Australian rules football player

Maddison Jade Levi (born 27 April 2002) is a current player for the Australian women's sevens team. She is a former Australian rules footballer, having played for the Gold Coast Suns in the AFL Women's competition (AFLW). She is a two-time Olympian and the fastest Australian woman to score 100 tries on the World Sevens Series, having reached the milestone in just 15 events.

==Early life==
Levi grew up on the Gold Coast and attended Miami State High School throughout her upbringing where she was a member of their Rugby Sevens Excellence Program. An accomplished junior rugby player, she represented Queensland as well as Australia in junior competitions and was named player of the tournament in the under-17 Youth Rugby Sevens National Championships. In 2018 Levi was asked to play Australian rules football for the first time with Miami High's AFLQ Schools Cup team and went on to play a pivotal role in the school's state championship win that year.
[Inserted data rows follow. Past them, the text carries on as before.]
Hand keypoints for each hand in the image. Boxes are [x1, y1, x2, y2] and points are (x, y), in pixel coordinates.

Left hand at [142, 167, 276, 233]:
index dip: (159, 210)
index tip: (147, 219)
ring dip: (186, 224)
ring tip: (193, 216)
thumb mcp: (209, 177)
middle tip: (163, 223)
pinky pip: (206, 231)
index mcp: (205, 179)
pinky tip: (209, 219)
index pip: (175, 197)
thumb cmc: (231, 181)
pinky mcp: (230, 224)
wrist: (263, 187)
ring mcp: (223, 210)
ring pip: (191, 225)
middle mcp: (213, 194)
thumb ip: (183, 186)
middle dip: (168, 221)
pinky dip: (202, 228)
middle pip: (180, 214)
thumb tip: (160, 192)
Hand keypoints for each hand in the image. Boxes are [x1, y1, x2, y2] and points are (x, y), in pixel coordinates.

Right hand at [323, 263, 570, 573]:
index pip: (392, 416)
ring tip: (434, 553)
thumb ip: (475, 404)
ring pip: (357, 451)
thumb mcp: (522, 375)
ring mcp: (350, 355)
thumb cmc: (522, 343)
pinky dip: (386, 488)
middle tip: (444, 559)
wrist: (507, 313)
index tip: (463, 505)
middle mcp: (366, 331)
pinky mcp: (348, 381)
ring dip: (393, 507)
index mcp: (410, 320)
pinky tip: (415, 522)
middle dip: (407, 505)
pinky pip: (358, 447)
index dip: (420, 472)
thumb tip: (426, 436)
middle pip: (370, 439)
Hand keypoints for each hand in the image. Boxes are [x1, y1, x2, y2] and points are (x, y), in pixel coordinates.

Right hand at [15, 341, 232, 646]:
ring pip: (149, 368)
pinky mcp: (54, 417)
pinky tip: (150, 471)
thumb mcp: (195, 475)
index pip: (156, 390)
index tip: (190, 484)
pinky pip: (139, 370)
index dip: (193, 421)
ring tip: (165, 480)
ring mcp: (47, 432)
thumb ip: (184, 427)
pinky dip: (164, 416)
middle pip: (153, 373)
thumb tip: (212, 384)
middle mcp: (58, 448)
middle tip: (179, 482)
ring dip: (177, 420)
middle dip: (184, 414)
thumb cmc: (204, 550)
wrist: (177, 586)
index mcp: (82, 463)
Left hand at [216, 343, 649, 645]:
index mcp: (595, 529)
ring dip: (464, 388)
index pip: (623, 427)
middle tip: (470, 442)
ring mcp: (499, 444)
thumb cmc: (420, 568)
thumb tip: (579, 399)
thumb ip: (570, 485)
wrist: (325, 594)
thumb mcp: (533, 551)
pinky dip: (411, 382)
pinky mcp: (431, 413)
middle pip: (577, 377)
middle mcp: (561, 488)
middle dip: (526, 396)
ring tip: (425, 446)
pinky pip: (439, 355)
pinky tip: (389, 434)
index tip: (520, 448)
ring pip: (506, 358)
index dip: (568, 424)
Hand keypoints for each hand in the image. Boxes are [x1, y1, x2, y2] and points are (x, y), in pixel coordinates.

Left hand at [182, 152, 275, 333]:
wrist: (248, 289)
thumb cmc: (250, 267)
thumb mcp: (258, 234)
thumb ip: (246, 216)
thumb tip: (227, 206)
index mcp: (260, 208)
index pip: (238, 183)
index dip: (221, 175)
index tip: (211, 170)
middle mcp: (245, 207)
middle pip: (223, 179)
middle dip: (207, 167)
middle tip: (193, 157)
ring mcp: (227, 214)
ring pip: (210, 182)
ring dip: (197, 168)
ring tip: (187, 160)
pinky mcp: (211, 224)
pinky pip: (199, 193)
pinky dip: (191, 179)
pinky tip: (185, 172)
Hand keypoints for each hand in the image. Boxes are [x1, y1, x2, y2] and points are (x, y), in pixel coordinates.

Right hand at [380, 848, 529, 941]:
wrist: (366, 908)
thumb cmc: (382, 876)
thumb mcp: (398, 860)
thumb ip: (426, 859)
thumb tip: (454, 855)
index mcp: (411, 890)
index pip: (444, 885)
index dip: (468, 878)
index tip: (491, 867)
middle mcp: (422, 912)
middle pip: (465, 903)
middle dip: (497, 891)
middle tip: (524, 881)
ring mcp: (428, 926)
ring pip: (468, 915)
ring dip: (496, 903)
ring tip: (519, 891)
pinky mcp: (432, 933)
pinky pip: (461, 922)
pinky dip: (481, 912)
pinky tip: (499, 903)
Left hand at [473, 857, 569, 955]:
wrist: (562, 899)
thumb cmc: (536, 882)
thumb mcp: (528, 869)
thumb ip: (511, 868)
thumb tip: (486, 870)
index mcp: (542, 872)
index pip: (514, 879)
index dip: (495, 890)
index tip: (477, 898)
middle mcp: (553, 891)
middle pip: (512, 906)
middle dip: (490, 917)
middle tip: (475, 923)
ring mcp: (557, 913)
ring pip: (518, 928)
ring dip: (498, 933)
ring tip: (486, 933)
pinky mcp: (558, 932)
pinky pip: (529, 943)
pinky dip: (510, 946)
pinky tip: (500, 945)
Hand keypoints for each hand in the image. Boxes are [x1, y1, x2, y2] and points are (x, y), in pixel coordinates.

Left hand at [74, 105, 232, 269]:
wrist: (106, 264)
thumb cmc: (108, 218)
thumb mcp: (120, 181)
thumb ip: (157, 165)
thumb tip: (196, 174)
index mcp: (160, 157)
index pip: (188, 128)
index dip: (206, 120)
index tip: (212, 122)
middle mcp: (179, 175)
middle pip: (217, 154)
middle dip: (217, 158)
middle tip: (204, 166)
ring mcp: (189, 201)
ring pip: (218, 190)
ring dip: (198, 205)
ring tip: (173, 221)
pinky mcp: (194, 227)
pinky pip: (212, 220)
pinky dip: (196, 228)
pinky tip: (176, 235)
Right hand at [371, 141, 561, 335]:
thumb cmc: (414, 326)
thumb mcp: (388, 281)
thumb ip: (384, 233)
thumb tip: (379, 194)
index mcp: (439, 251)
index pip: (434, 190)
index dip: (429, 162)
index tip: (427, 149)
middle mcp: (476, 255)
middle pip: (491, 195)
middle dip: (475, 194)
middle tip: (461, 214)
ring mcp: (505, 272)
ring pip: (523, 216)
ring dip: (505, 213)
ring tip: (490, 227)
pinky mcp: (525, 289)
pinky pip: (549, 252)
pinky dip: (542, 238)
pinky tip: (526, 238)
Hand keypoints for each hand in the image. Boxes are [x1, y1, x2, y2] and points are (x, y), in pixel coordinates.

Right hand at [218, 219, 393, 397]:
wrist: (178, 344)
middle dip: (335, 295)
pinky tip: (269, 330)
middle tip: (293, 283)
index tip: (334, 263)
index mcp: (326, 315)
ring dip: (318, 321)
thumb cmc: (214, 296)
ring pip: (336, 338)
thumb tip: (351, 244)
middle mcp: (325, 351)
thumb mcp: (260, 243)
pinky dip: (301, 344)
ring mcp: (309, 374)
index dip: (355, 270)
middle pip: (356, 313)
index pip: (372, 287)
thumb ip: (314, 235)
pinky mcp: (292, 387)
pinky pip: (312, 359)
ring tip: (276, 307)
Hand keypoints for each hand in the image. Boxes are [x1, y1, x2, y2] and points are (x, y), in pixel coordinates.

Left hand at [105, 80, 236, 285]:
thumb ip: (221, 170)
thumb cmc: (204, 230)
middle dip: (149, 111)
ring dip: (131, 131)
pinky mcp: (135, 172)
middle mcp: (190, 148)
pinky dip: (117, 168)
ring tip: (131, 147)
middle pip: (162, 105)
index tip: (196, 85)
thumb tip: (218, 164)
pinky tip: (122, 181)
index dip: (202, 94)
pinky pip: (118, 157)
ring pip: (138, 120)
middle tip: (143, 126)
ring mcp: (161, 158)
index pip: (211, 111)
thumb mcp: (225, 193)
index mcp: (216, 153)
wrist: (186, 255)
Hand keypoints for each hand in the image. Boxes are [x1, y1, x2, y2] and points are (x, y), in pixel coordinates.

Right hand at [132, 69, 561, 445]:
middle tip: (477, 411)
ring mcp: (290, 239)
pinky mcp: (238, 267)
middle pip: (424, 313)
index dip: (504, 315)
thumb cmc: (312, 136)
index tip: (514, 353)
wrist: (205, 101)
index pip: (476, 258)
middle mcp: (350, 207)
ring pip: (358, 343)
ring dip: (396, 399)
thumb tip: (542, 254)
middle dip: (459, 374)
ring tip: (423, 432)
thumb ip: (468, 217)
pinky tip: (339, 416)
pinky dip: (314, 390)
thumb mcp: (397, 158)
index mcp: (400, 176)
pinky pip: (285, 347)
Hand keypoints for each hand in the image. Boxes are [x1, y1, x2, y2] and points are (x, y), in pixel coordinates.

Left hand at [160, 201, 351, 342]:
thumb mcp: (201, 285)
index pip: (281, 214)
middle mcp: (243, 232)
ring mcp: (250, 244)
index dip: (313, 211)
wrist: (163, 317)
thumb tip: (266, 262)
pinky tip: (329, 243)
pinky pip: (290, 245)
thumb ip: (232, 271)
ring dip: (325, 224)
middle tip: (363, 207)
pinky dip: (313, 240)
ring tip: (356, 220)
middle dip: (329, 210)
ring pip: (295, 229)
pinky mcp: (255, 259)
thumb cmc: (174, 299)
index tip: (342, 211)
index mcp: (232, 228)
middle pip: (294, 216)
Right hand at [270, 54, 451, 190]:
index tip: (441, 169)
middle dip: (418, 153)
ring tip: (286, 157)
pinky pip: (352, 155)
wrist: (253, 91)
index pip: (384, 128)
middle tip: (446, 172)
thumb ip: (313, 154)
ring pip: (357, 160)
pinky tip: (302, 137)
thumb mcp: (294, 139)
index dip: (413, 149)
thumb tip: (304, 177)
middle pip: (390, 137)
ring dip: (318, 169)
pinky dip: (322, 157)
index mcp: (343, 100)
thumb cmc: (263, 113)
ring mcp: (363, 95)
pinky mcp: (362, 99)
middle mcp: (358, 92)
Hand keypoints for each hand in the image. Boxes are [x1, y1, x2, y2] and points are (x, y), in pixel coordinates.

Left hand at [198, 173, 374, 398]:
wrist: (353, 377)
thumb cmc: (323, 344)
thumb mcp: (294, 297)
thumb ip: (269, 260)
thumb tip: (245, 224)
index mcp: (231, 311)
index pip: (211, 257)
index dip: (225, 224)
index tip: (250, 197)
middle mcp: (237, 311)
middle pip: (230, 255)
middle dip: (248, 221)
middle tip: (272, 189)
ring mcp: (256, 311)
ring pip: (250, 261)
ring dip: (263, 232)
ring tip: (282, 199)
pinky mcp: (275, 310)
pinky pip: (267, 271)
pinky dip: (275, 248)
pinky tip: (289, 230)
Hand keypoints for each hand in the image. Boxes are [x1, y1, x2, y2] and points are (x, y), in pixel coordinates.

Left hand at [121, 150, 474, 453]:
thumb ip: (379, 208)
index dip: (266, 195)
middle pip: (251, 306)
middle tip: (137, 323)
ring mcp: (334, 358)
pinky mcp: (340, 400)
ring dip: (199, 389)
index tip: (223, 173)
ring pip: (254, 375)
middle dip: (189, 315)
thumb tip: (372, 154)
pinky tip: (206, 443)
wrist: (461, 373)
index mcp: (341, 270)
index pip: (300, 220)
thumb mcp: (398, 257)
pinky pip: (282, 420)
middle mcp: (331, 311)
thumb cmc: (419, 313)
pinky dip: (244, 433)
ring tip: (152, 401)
In 2019 she signed up to play club football for the first time with the Burleigh Bombettes and was placed in the Gold Coast Suns' developmental academy. Just months later, Levi was selected to represent Queensland as a bottom ager in the AFL Women's Under 18 National Championships. In 2020 she turned down a contract with Rugby Australia to pursue an AFLW career and switched clubs to play for Bond University in the top level QAFLW competition. Levi cemented her spot in Bond University's senior team in 2020 and was named in the bests multiple times throughout the QAFLW season. As a result of her 2020 performances, she was invited to take part in the AFLW Draft Combine, where she broke multiple national records including the 20-metre sprint and vertical jump.

==AFLW career==
Levi was drafted to her hometown team, the Gold Coast Suns, with pick 50 in the 2020 AFL Women's draft. She made her AFLW debut for the Suns in Round 1 of the 2021 AFLW season and played every game for the Gold Coast that year while also being named equal leading goalkicker for the team in the 2021 season as well as finishing in the top 10 in the club's best and fairest count in her debut season. It was revealed Levi signed a two-year contract extension with on 10 June 2021, however, she was placed on the Suns' inactive list in October 2021 to pursue a full-time position with the national rugby sevens team.

==Rugby sevens career==

In July 2021, Levi was announced as a shock inclusion for the Australian national rugby sevens team in the Tokyo Olympics competition at 19 years of age. The team came second in the pool round and was eliminated by Fiji 14-12 in the quarterfinals. She then committed to playing for the national team in the 2021–22 World Rugby Women's Sevens Series where she scored 24 tries on route to Australia securing its third championship which included titles in Canada, Spain and the United Arab Emirates.

Levi won a gold medal with the Australian sevens team at the 2022 Commonwealth Games in Birmingham. She was a member of the Australian team that won the 2022 Sevens Rugby World Cup held in Cape Town, South Africa in September 2022, scoring a hat-trick of tries in the final against New Zealand.

===2024 Summer Olympics===
In 2024, Levi was named in Australia's sevens side for the sevens tournament at the Summer Olympics in Paris. Levi scored a tournament-high 14 tries which also made her the leading points scorer of the tournament. In the group stage, Levi scored 5 tries in the opening match against South Africa, followed by three more against Great Britain and one against Ireland. In the quarter-finals, Levi scored a hat-trick against Ireland. In the semi-finals she scored one try against Canada which was Australia's only try of the match.
In the bronze medal match against USA, Levi scored both of Australia's tries. Levi scored 14 of Australia's 24 tries for the tournament. In November 2024, she was named as World Rugby Women's Sevens Player of the Year at the World Rugby Awards.

==Personal life==
Her sister Teagan Levi also represents Australia in rugby sevens.